* Source extract *
Foundation Models For Atoms, Not Bits
Twitter isn’t short on examples of large language models like ChatGPT doing extraordinary things - rewriting blog posts, solving maths problems, even writing code and poetry. As a result, some people are calling them "Foundation Models" and predicting that they'll be used in a wide range of products.
As someone who uses AI to explore new materials (think semiconductors, carbon capture, and the like), I’m especially excited about the possibilities here. It's worth noting that while computer-aided design has revolutionized many fields, materials science has remained largely resistant to these kinds of advances. We don’t, for example, design new batteries on a computer the way we design an aeroplane wing. But what if a foundation model could change that? Perhaps it could help us design new computer chips, batteries, and climate technologies at an unprecedented pace.
Of course, this is easier said than done. Language models like ChatGPT are designed to model languages, not the physical world. They can't predict the results of physics simulations, for instance - try asking GPT-4 to simulate three particles according to Newtonian physics, and you'll get an incorrect answer (and one that takes much longer than it should to produce).
So what's the solution? We should take the idea of "foundation modeling" - using large generative models trained on lots of data - and adapt it to scientific computing. For materials science, this could mean a foundation model that could be used to simulate a wide range of materials with high fidelity.
As a generative model, it may also be capable of ‘inverse design’ - as ChatGPT can generate a poem with a particular rhyming scheme, generating new materials based on desired properties, such as conductivity, or hardness, as well as optimising existing materials to improve their performance.
This approach has the potential to revolutionize materials science. Rather than relying on trial-and-error experimentation, scientists would use a foundation model to create materials that meet their specific needs. With the ability to simulate a wide range of materials, a foundation model for materials science could open up new possibilities for discovery and innovation.

* Work to complete *
1. In the foundation models post, what result does the writer say you get when you ask GPT-4 to simulate three particles according to Newtonian physics?
2. Translate this sentence from the foundation models post into Spanish: "Language models like ChatGPT are designed to model languages, not the physical world."
3. Rewrite the paragraph of the foundation models post beginning "As someone who uses AI to explore new materials" as a short bulleted list, keeping its main facts.

* Input data *
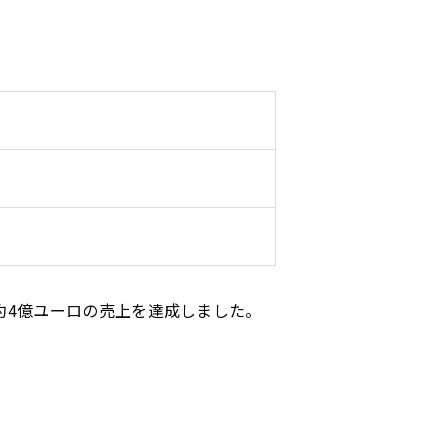
し、約4億ユーロの売上を達成しました。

* Results for the exercise *
1. An incorrect answer that takes much longer than it should to produce.

2. Los modelos de lenguaje como ChatGPT están diseñados para modelar lenguajes, no el mundo físico.

3.
- The writer uses AI to explore new materials, such as semiconductors and carbon capture, and is especially excited about the possibilities.
- Computer-aided design has revolutionized many fields, but materials science has remained largely resistant to such advances.
- For example, new batteries are not designed on a computer the way an airplane wing is.
- A foundation model might change that and help design new computer chips, batteries, and climate technologies at an unprecedented pace.